Specialist broker for agricultural, forestry and equestrian real estate

No land in sight - Greif & Meyer in an interview with Handelsblatt

While climate change is reducing the value of German forests, prices for agricultural land are rising dramatically - particularly due to financially strong investors who benefit from tax loopholes and subsidies.

Regional farmers are losing out. And politicians are watching.

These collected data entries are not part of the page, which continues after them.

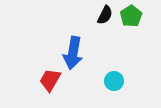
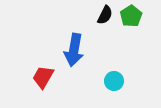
blue arrow: moved 1 px right, 3 px up
red trapezoid: moved 7 px left, 3 px up
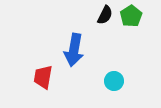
red trapezoid: rotated 20 degrees counterclockwise
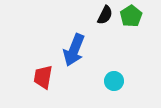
blue arrow: rotated 12 degrees clockwise
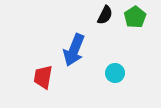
green pentagon: moved 4 px right, 1 px down
cyan circle: moved 1 px right, 8 px up
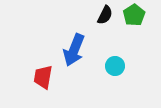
green pentagon: moved 1 px left, 2 px up
cyan circle: moved 7 px up
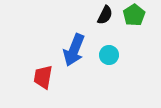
cyan circle: moved 6 px left, 11 px up
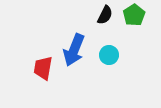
red trapezoid: moved 9 px up
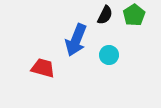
blue arrow: moved 2 px right, 10 px up
red trapezoid: rotated 95 degrees clockwise
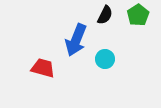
green pentagon: moved 4 px right
cyan circle: moved 4 px left, 4 px down
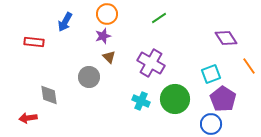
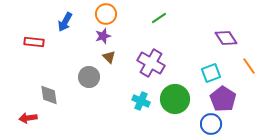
orange circle: moved 1 px left
cyan square: moved 1 px up
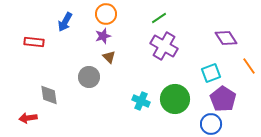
purple cross: moved 13 px right, 17 px up
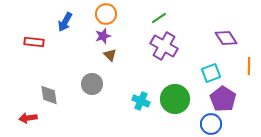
brown triangle: moved 1 px right, 2 px up
orange line: rotated 36 degrees clockwise
gray circle: moved 3 px right, 7 px down
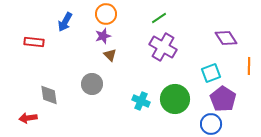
purple cross: moved 1 px left, 1 px down
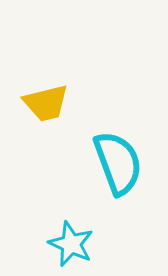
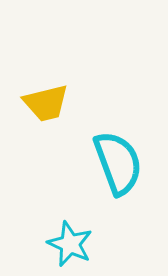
cyan star: moved 1 px left
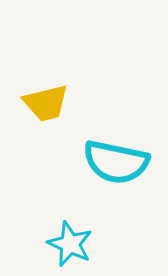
cyan semicircle: moved 2 px left, 1 px up; rotated 122 degrees clockwise
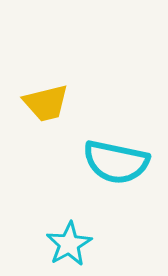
cyan star: moved 1 px left; rotated 18 degrees clockwise
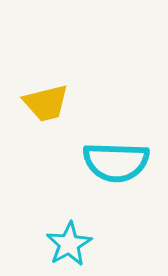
cyan semicircle: rotated 10 degrees counterclockwise
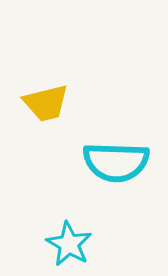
cyan star: rotated 12 degrees counterclockwise
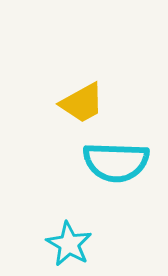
yellow trapezoid: moved 36 px right; rotated 15 degrees counterclockwise
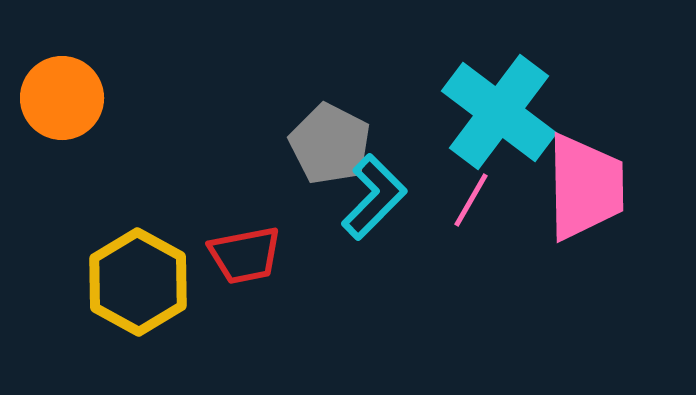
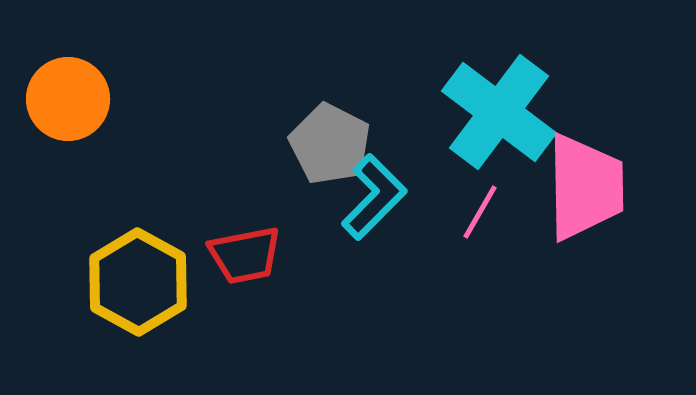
orange circle: moved 6 px right, 1 px down
pink line: moved 9 px right, 12 px down
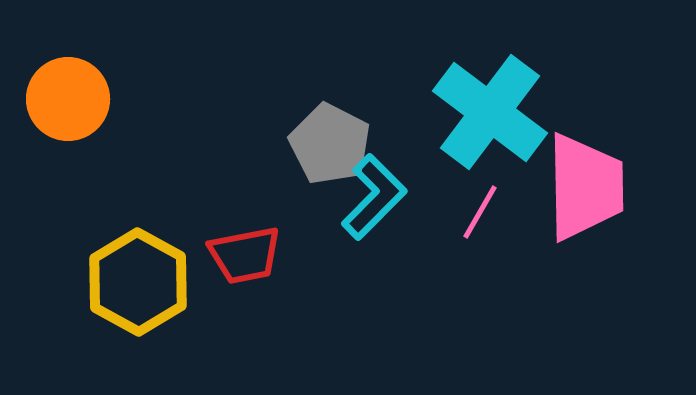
cyan cross: moved 9 px left
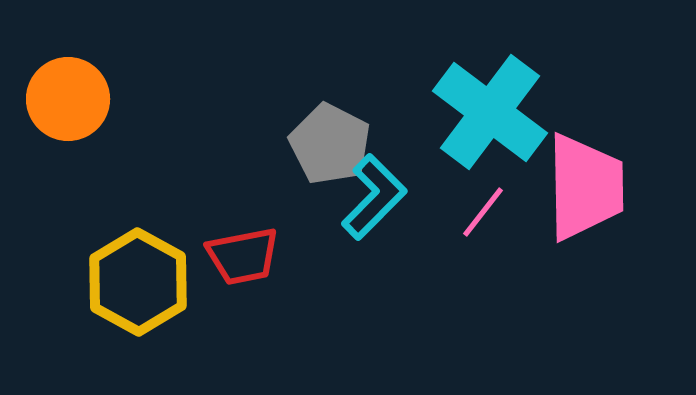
pink line: moved 3 px right; rotated 8 degrees clockwise
red trapezoid: moved 2 px left, 1 px down
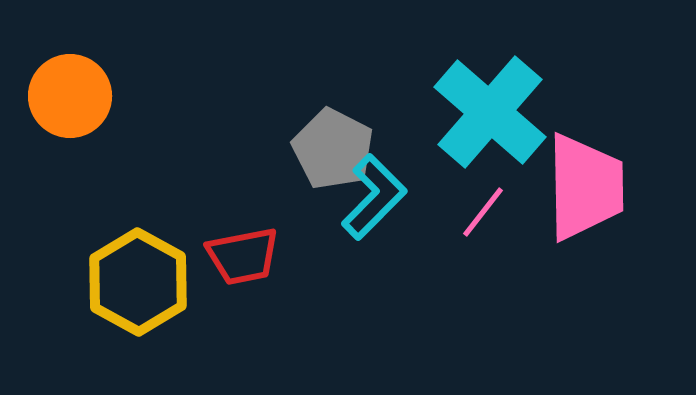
orange circle: moved 2 px right, 3 px up
cyan cross: rotated 4 degrees clockwise
gray pentagon: moved 3 px right, 5 px down
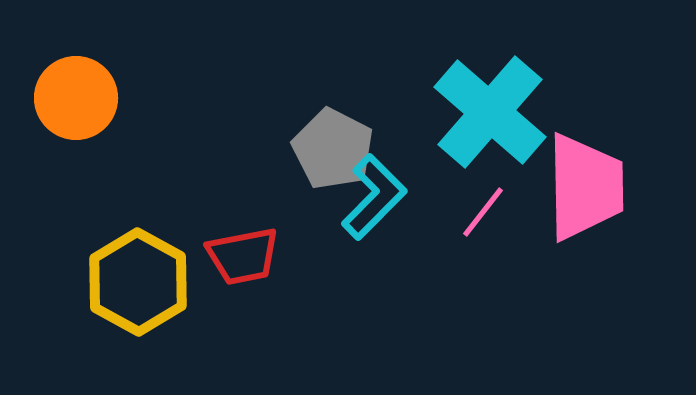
orange circle: moved 6 px right, 2 px down
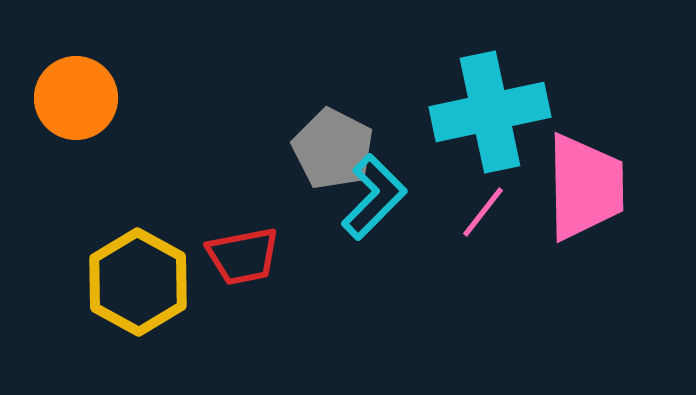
cyan cross: rotated 37 degrees clockwise
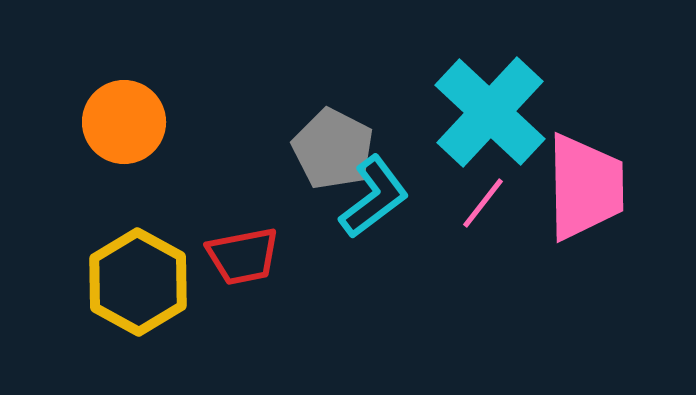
orange circle: moved 48 px right, 24 px down
cyan cross: rotated 35 degrees counterclockwise
cyan L-shape: rotated 8 degrees clockwise
pink line: moved 9 px up
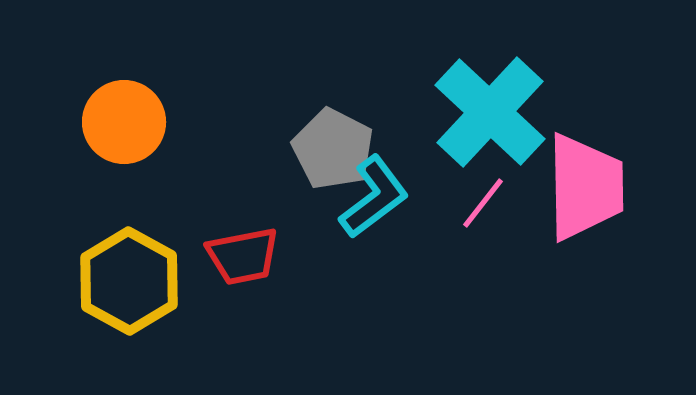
yellow hexagon: moved 9 px left, 1 px up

The air shimmers over the fields, the sun rarely disappears behind a summer cloud. Despite the heat, Phillip Brändle is wearing heavy boots and work trousers as he tinkers with a red tractor. The 35-year-old would love to be his own boss; he has long dreamed of setting up an organic farm. But on the farm near Berlin, where Brändle earns his money, he is only an employee. His dream was supposed to come true this year, until a phone call a few weeks ago brought him back down to earth. "We're not going to sign a purchase agreement," the person on the other end of the line told him. It was a farmer who actually wanted to sell his farm - until then to Brändle. He had been looking for a suitable farm for years, and about a year ago Brändle found what he was looking for not far from his current place of work: 270 hectares of land, a residential building with grass-green roof tiles, the gates to the stables made of oak. "The price put us off at first," says the agronomist. He would have had to pay more than 1.5 million euros for the farm. But then he plucked up all his courage, quit his job and prepared the move to the farm. He says: "The preparations and consultations alone cost us several thousand euros."